What is the role of the comptroller in the Board of Public Works and how did it evolve historically?
By Karen Dunaway, Research Archivist, Maryland State Archives, April 2001.

The Board of Public Works was first created by the General Assembly in 1825 in order to find potential internal improvement projects.  It only lasted for
three years and was dissolved in 1828.  As the number of internal improvement projects such as the Chesapeake and Ohio canal, the Baltimore & Ohio railroad and the Susquehanna railroad grew, many of Maryland's political elite began to advocate reestablishing the board to manage them according to the interests of the state.  Governors Thomas G. Pratt (1845-1848) and Philip Francis Thomas (1848-1851), both urged the legislature to create a board to manage the public works of Maryland.1  Governor Pratt recommended a creating a full-time board composed of one or more members.  Governor Thomas also envisioned a full-time Board of Public Works that would be composed of two commissioners, one from the Eastern Shore and one from the Western Shore, who would each serve a three-year term.  Thomas wanted the new Board of Public Works to replace the existing state agents appointed under chapter 318 of the act of 1832.  That act had required the governor to appoint three state agents who would attend stockholders' meetings for all of the joint stock companies involved in building roads and canals in Maryland.  The agents were to represent the state's interests and to vote accordingly in the meetings, and were paid the same as members of the legislature.  In 1840 (chapter 155) their number was changed to five, and the requirement was added that they keep a journal of proceedings of stockholders' meetings and submit the journal as a report to the legislature.  Later, their salary was reduced to $100 a year.  Governor Thomas, in his address to the legislature of December 1849, argued that the fact that the duties of the state appointees had expanded while their salaries were limited to an amount too low to pay the ordinary expenses needed to do their jobs was evidence enough that the existing system was "inherently defective."  A bill to create a Board of Public Works  was introduced in the General Assembly 1849, but it failed to become law.
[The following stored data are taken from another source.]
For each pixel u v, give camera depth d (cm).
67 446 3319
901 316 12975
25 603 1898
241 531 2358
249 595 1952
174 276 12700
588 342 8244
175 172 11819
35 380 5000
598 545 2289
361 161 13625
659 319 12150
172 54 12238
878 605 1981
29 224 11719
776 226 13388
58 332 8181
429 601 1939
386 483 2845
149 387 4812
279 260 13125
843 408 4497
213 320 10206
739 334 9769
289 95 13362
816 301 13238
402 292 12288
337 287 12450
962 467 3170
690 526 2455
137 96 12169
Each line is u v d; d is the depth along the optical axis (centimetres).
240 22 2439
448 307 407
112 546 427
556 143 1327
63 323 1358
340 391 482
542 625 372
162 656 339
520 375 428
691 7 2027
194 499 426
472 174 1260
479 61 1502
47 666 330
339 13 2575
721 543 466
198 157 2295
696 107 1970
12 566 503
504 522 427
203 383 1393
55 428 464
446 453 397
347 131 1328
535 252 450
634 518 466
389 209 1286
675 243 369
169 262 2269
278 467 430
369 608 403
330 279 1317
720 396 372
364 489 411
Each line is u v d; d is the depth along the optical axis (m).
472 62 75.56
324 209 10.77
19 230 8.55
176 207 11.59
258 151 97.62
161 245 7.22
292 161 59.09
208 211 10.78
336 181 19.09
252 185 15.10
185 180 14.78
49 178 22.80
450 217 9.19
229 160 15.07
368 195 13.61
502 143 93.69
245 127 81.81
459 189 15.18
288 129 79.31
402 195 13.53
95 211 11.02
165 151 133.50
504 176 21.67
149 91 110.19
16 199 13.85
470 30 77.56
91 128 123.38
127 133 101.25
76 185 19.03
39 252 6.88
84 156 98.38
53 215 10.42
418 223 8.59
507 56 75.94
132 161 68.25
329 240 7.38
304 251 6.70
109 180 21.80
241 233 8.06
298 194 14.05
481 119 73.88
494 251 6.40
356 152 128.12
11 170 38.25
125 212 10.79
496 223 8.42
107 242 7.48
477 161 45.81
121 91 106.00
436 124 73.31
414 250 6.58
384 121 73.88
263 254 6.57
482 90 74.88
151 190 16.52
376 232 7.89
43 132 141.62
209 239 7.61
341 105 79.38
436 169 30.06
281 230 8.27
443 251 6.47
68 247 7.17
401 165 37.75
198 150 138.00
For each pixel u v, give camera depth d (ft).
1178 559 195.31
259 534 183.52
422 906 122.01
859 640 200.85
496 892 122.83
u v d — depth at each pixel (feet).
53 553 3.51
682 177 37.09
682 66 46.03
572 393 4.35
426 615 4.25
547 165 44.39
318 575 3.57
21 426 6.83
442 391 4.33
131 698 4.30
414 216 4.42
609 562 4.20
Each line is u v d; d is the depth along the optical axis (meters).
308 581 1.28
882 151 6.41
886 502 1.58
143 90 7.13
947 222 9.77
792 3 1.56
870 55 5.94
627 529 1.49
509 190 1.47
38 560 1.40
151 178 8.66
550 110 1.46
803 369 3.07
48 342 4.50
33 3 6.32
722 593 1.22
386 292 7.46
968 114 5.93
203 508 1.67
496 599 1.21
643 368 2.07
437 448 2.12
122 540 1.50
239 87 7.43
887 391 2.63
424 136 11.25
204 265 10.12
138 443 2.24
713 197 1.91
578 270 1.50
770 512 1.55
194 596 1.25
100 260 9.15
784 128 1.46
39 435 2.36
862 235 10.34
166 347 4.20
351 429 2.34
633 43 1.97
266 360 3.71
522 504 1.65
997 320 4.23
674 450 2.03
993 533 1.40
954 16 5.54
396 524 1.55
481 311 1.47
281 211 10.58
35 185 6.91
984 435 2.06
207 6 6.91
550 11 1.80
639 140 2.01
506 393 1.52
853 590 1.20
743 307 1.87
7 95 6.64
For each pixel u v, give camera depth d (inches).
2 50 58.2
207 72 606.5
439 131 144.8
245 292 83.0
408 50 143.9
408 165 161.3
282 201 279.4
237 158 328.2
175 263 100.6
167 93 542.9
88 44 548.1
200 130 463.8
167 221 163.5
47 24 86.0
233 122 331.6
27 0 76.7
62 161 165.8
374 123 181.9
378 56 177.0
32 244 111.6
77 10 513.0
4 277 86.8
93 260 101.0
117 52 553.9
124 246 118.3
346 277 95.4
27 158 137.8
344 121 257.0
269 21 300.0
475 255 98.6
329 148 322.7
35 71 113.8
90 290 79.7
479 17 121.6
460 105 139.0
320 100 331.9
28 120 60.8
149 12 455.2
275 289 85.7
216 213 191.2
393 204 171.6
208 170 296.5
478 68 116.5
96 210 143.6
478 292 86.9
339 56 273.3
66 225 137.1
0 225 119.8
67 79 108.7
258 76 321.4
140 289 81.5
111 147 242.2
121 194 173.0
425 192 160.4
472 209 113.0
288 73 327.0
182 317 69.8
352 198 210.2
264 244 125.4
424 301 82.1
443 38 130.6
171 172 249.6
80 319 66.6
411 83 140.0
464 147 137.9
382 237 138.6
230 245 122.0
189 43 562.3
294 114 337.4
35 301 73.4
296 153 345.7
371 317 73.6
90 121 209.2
A new Board of Public Works was finally created by the Constitution of 1851.  It was charged not with finding projects to fund, but with managing the state's investments in the projects that had already been undertaken and with helping to make them profitable.  The Constitution of 1851 provided for the election of four commissioners of public works, each coming from one of four districts in the state.2  The commissioners were to supervise all public works in which the state was stockholder or moneylender, and were required to attend stockholders' meetings and to vote in the interest of the state.  The constitution also required the board to report their proceedings at each regular session of the legislature.

The Board of Public Works as we know it today, with the comptroller, treasurer, and governor being ex officio members (the governor serving as president of the board), was established by the Constitution of 1864.  Delegates to the 1864 constitutional convention were largely in agreement that the state needed to divest itself of improvement companies and avoid lending state money for new projects.  Along with the duty to manage state property, the board as established in 1864 was charged with disposing, liquidating, or "divesting" the state of its investments as quickly as possible.3  The board established in 1864 differed from that of 1851 in four ways.  First, it was limited to three people, who became members of the board by virtue of holding the state offices listing above.  Second, board members were no longer required to attend stockholders' meetings themselves but could appoint directors to attend in their place.  Third, the board was to hold quarterly meetings in Annapolis.  The fourth change required board members to "hear and determine such matters as affect the public works of the State and the Legislature may confer upon them the power to decide."In other words, the public was now free to lobby the board directly in matters relating to public works in Maryland.  During the second half of the nineteenth century, the Board of Public Works worked to divest the state of virtually all of its investments in canal and railroad companies.  As a result, the board no longer had to concern itself with electing directors to attend stockholders' meetings.

Modern boards have focused on their responsibility to hear concerns raised by the public and to determine when and how the public works of the State will be managed and funded.
 

1.  Thomas G. Pratt, "Annual Message of the Executive to the General Assembly of Maryland," Maryland Public Documents (Annapolis, 1846), doc. A (December Session, 1846) pp. 6-14, and Philip F. Thomas, "Annual Message of the Executive to the General Assembly of Maryland," Maryland Public Documents (Annapolis, 1849),  doc. A (December Session, 1849) p. 9.

2.  The First District was made up of Allegany, Washington, Frederick, Carroll, Baltimore, and Harford counties.  The second District included Montgomery, Howard, Anne Arundel, Calvert, St. Mary's, Charles, and Prince George's counties.  Baltimore City was the Third District.  The counties of the Eastern Shore comprised the Fourth District.

3.  Alan M. Wilner, The Maryland Board of Public Works:  A History (Annapolis:  The Hall of Records Commission, 1984), x, 52.

4.  The Debates of the Constitutional Convention of the State of Maryland, 1864 (Annapolis, 1864), I: 163.